Religiöser Krieg, so Küntzel, komme in Europa seit 1648 nicht mehr vor. Doch, von den Kreuzzügen einmal abgesehen: Arabisten übersetzen Jihad treffend als „Glaubenskrieg“. Ernst Jäckh motivierte Deutsche im Krieg 1914 zum „Heiligen Krieg“. Auf dem Balkan, im Kaukasus und weithin in Europa gab es Jihad. Weil dem Autor Einsichten in islamistische Texte versperrt zu sein scheinen, überhöht er völlig die Nazi-Einflüsse im Mittleren Osten seit 1939, etwa die Effekte der Nazi-Radio-Propaganda (S. 49).

Dazu kommen faktische Ungenauigkeiten im Text, die auch aus der fehlenden Rezeption arabischer Quellen folgen: Berlin förderte den Mufti aktiv nicht erst ab 1937 (S. 58), sondern schon seit 1933. Mehr denn je sind arabische Archive offen (S. 59). Al-Husaini kam 1921 als Großmufti ins Amt, nicht als Mufti (S. 64, 138). Dem Bludan-Treffen gingen arabische Kongresse seit 1920 voran. Ob der Bludan-I-Text mit al-Husainis Aufruf identisch ist (S. 72), mag der arabische Textvergleich erweisen. War der Aufruf eine Kurzform? Falls ja, warum erwähnte ihn der Chronist al-Husaini weder in seinen Damaszener Memoiren noch in seinen Geheimtagebüchern?

Die These, erst in den 1930er Jahren sei islamischer Antisemitismus im Zwist um Palästina aufgekommen (S. 76, 201), ist unhaltbar: siehe Osmanen 1836, 1899, 1918; Deutsche 1871, 1914. Judenfeindschaft gedieh auch ohne Palästina. Al-Husaini (S. 71) hatte keinen poetischen Schreibstil und er bestimmte nicht die Rundfunkpropaganda. Misstrauische Hörer schalteten auch britische Radiosender ein.

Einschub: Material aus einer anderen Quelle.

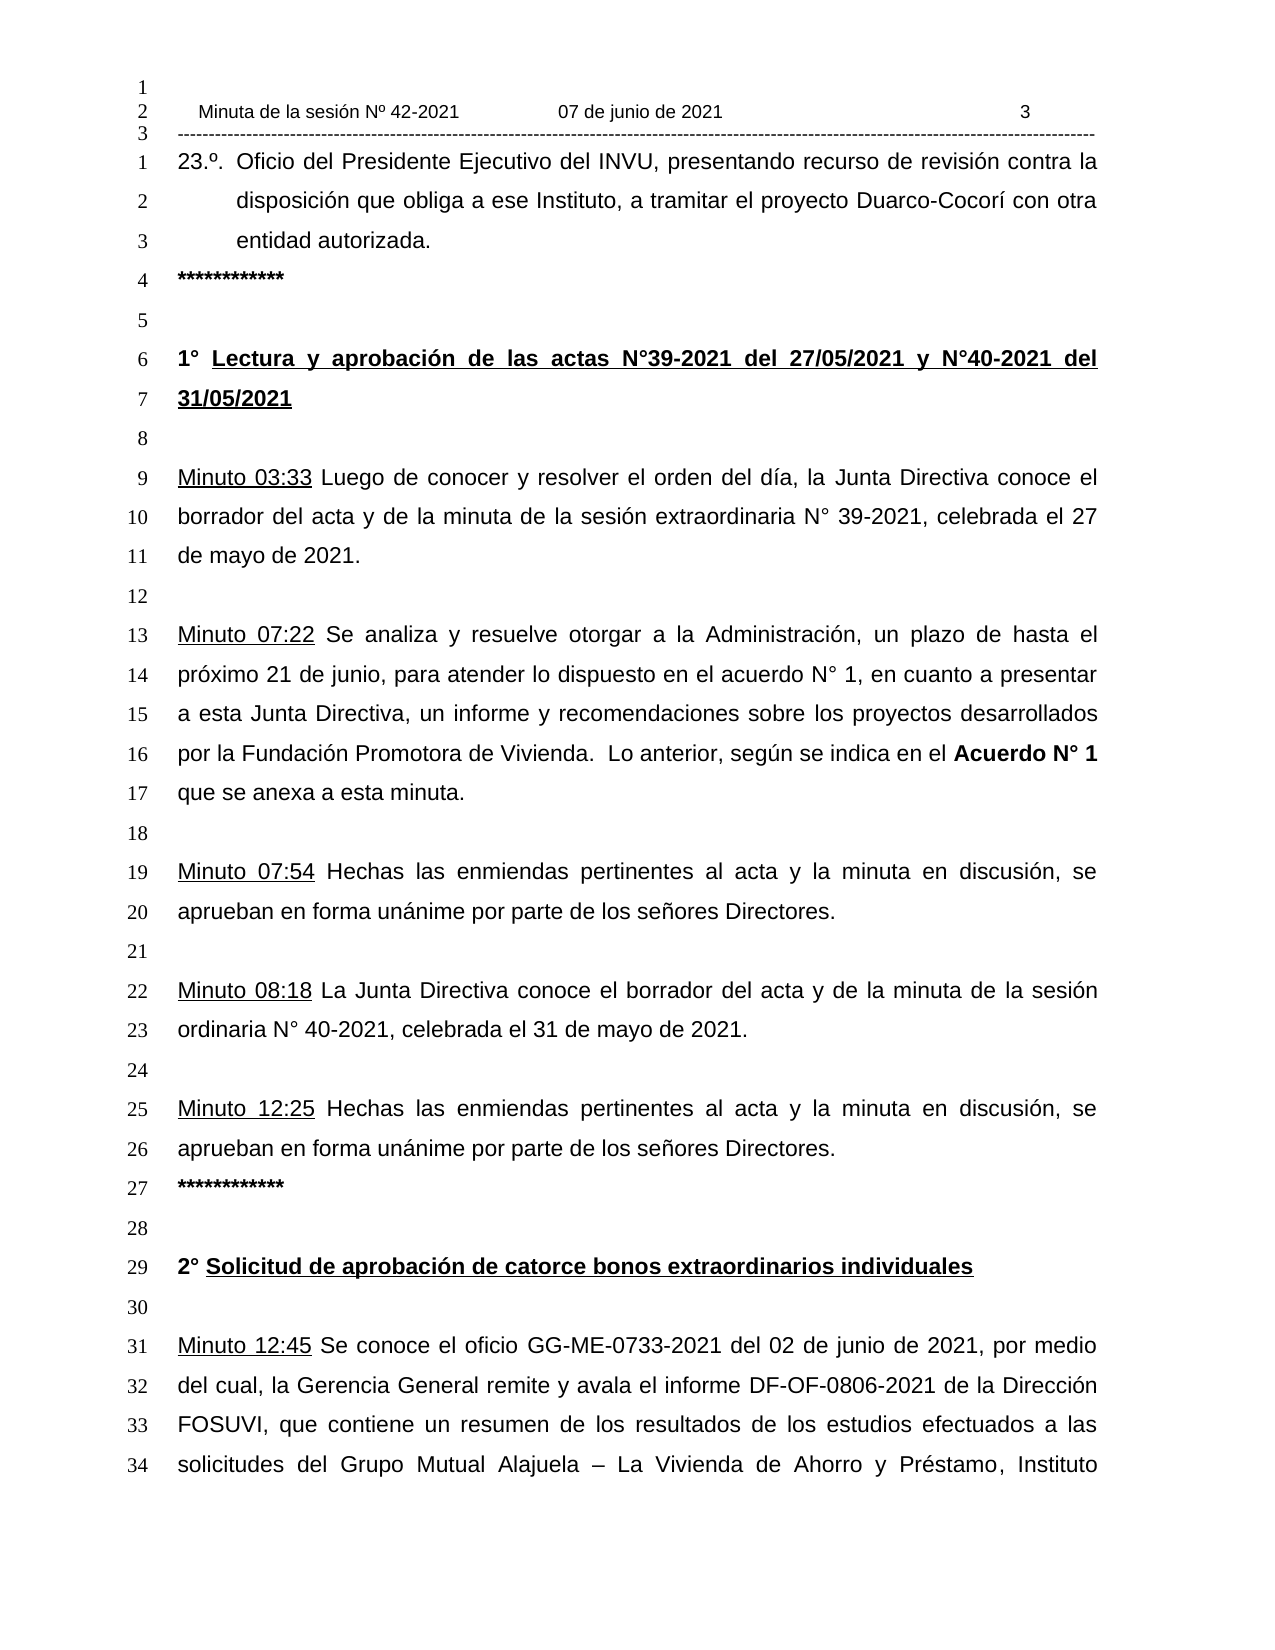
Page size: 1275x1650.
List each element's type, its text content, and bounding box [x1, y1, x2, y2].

text 2° Solicitud de aprobación de catorce bonos extraordinarios individuales [177, 1253, 1098, 1279]
text Minuto 07:54 Hechas las enmiendas pertinentes al acta y la minuta en discusión, se aprueban en forma unánime por parte de los señores Directores. [177, 858, 1098, 924]
text ************ [177, 1174, 1098, 1201]
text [177, 1332, 1098, 1477]
text Minuto 07:22 Se analiza y resuelve otorgar a la Administración, un plazo de hasta el próximo 21 de junio, para atender lo dispuesto en el acuerdo N° 1, en cuanto a presentar a esta Junta Directiva, un informe y recomendaciones sobre los proyectos desarrollados por la Fundación Promotora de Vivienda. Lo anterior, según se indica en el Acuerdo N° 1 que se anexa a esta minuta. [177, 621, 1098, 806]
list Oficio del Presidente Ejecutivo del INVU, presentando recurso de revisión contra la disposición que obliga a ese Instituto, a tramitar el proyecto Duarco-Cocorí con otra entidad autorizada. [177, 148, 1098, 253]
text Minuto 08:18 La Junta Directiva conoce el borrador del acta y de la minuta de la sesión ordinaria N° 40-2021, celebrada el 31 de mayo de 2021. [177, 977, 1098, 1043]
text 1° Lectura y aprobación de las actas N°39-2021 del 27/05/2021 y N°40-2021 del 31/05/2021 [177, 345, 1098, 411]
text Minuto 12:25 Hechas las enmiendas pertinentes al acta y la minuta en discusión, se aprueban en forma unánime por parte de los señores Directores. [177, 1095, 1098, 1161]
text ************ [177, 266, 1098, 292]
text Minuto 03:33 Luego de conocer y resolver el orden del día, la Junta Directiva conoce el borrador del acta y de la minuta de la sesión extraordinaria N° 39-2021, celebrada el 27 de mayo de 2021. [177, 463, 1098, 569]
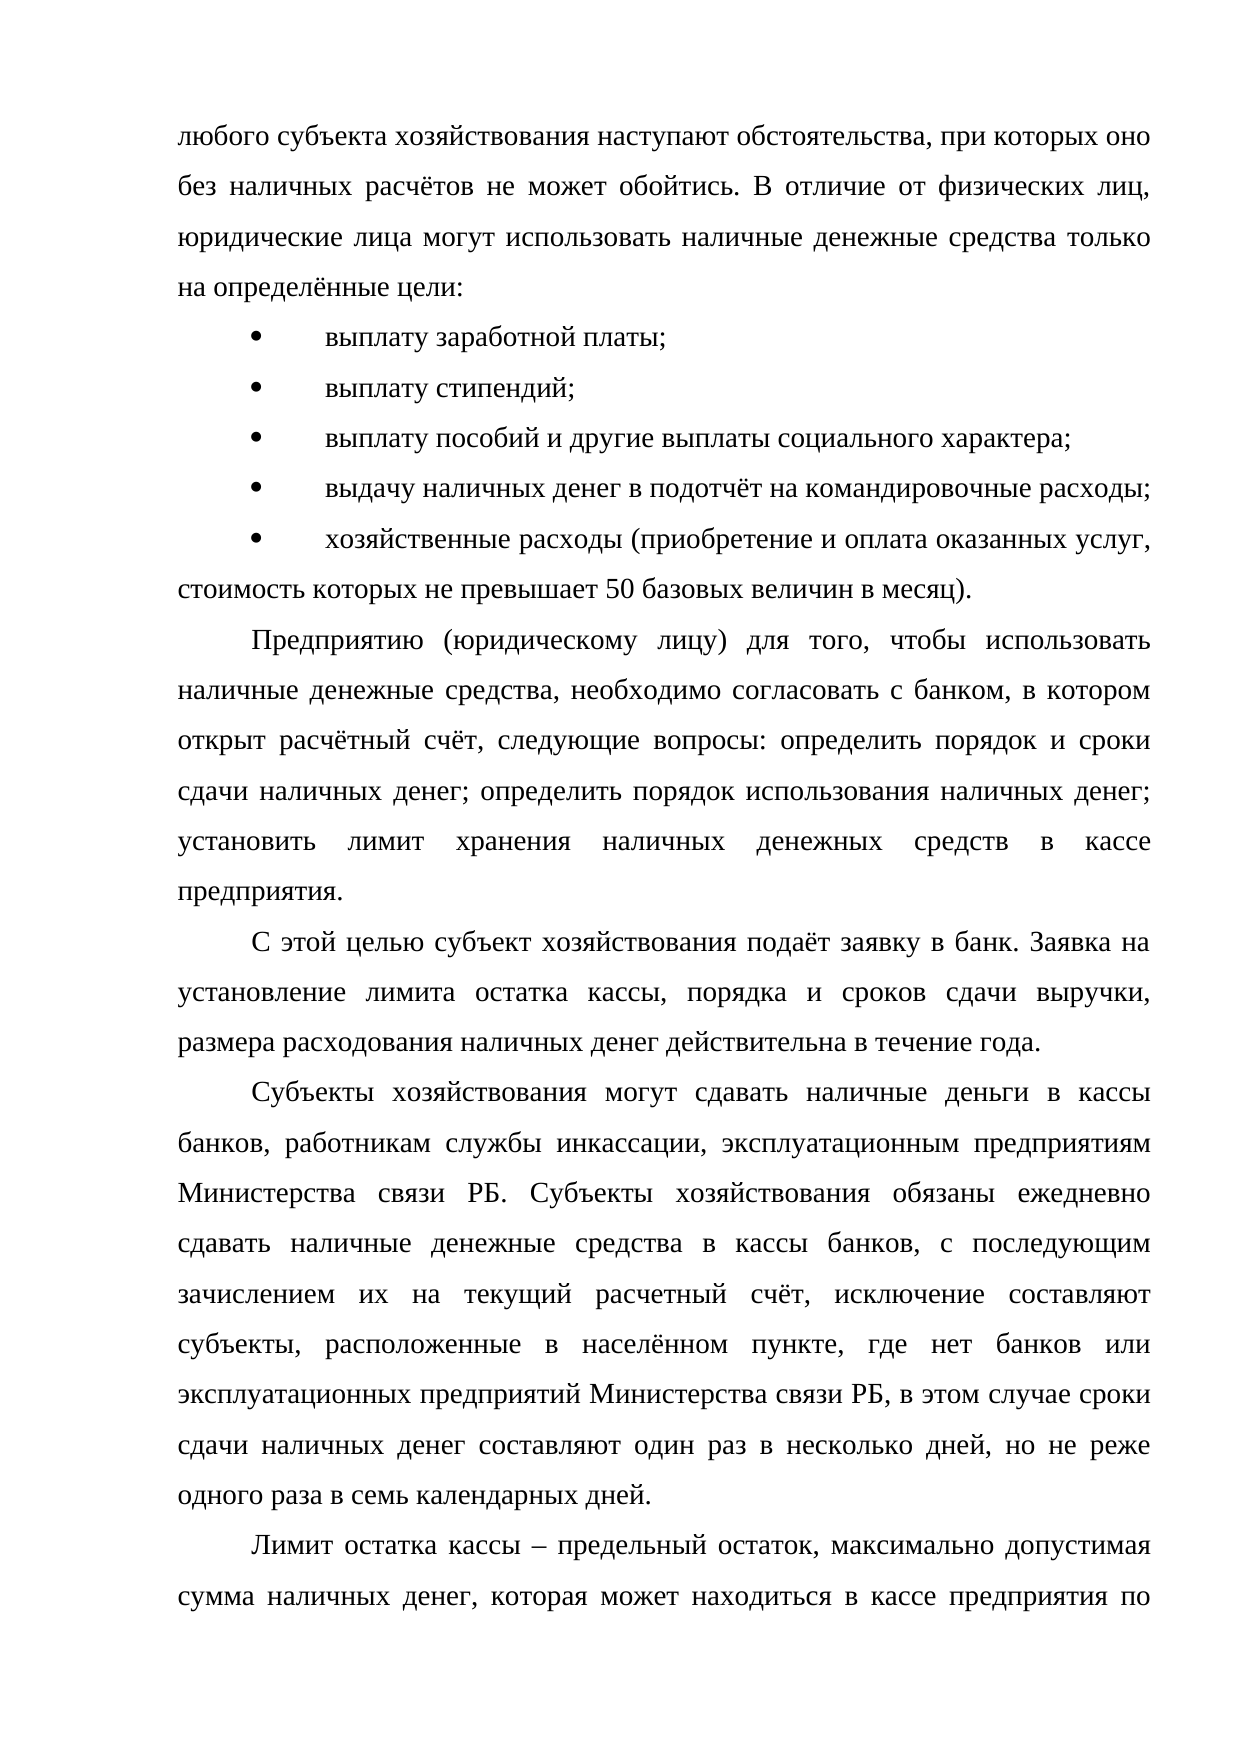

Wenige ließen sich „jahrelang etwas einhämmern“ (S. 134), zumal in so kurzen Sendezeiten. Judenhass hätte sich dort gehalten, wo Bevölkerungen im „Trommelfeuer von Zeesen“ lebten (S. 201).

Der Autor bietet keine präzise Definition des islamischen Antisemitismus oder Wissen um dessen Genese an. Er verengt alles auf den Einfluss der Nazis oder gar das späte „Echo“ ihrer Propaganda. Viel lastet der Autor al-Husaini an. Offenbar kennt er nicht dessen Netzwerke im Mittleren Osten, die dessen Politik dann selbständig weiterentwickelten. Zudem gab es Umschichtungen in anderen Religionen und Weltsichten. Als das Nazi-Personal im Mittleren Osten abnahm, kam Antisemitismus ab 1949 massiv aus dem Sowjet-Block auf. Der Autor übersieht ihn.

Fazit: Küntzels Buch bringt pointierte Anregungen zum Verhältnis von nationalsozialistischem und islamischem Antisemitismus, über die Nachzudenken lohnt. Doch gesellen sich zu diesen Punkten an einigen Stellen unsaubere Recherche und zu simple Zuspitzungen.